My basic message: Now is the time to be creative when it comes to LP/GP alignment.

For starters, I believe both venture capital and private equity matter. A lot. I know certain readers think I have deep-seated animosity toward my beat, but it’s just not so. I criticize because I care. Venture capital is a necessary ingredient of innovation, helping to create the products that indelibly change, and sometimes save, our lives. Private equity may be a bit less noble, but I’ve worked inside of massive publicly-traded companies and have seen how short-term interests often overwhelm long-term common sense. At its best, private equity can make businesses stronger, employees more productive (in a good way), etc.

But most importantly, I care because venture capital and private equity help fund the important work being done by universities and charitable foundations. And because they can help secure the retirements of millions of workers in both the public and private sectors. That’s why I’ve written so much over the years about GP/LP alignment, and the historical lack thereof.

To me, GP/LP alignment currently is stronger than it has been in any other time since I began covering the industry. A big part of that was the prolonged recession, which turned many GPs from tyrants into beggars. But I also think there was a realization that an asset class cannot survive forever with the deck stacked against its own beneficiaries, and that there is plenty of upside to go around.

We have seen management fee structures change, and transaction fee/monitoring agreements become more equitable (even though such fees should simply be eliminated).

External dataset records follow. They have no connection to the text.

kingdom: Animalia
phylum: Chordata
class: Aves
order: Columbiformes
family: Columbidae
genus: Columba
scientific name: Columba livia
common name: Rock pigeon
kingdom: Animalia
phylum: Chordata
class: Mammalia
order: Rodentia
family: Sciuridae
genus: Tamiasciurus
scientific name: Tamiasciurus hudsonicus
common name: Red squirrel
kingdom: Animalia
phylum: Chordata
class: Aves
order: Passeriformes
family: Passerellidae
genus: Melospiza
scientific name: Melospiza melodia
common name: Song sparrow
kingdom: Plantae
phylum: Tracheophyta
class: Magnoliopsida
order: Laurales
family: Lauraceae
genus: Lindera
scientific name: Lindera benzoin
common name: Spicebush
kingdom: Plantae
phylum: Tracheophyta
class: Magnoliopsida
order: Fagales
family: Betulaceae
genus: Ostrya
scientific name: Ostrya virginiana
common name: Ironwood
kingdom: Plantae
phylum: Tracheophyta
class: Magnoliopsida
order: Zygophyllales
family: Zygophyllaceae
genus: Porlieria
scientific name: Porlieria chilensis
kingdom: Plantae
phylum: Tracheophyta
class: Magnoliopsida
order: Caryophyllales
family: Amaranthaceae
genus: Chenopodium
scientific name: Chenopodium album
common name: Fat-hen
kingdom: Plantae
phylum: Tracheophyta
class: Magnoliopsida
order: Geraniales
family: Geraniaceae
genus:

I’m hoping that the recent Kauffman Foundation study will help convince more GPs to disclose firm economics to limited partners, since it can help predict future friction or team departures. We’ve seen certain firms reevaluate most-favored-nations clauses, wondering if bulk-buying should apply to alternative investments like it does most everywhere else. Or the recent advent of custom managed accounts for larger limited partners.

Most notably, we have Bain Capital’s recent move toward a-la-carte fund structures – offering two options to its Asia Fund investors and (soon) three options to its general buyout fund investors (plus its co-invest sidecar).

That is innovation, and now is the time for more of it. Venture capital and private equity are in the midst of fund shakeouts, where only the best and/or novel are likely to survive.

Back when the super-angels began disrupting early-stage venture capital, Dave McClure publicly wondered why an industry devoted to innovation was so set in its ways. That was vis-à-vis GP relationships with entrepreneurs/portfolio companies, but the same question applies to GP/LP relations.

Should we see more evergreen structures? LP input into partner promotions? Restructured LP advisory boards where small investors get a voice? Or any of the hundreds of things that industry professionals have privately considered over the years, only to mentally discard because 2-and-20 is the accepted industry standard.

If you’re trying to do something new, let me know about it. Same thing if you’re an LP and want something new. As I said, GP/LP alignment has gotten stronger over the years, but perhaps there are ways to make the bonds tighter without strangling either side. Now seems to be the time to do that.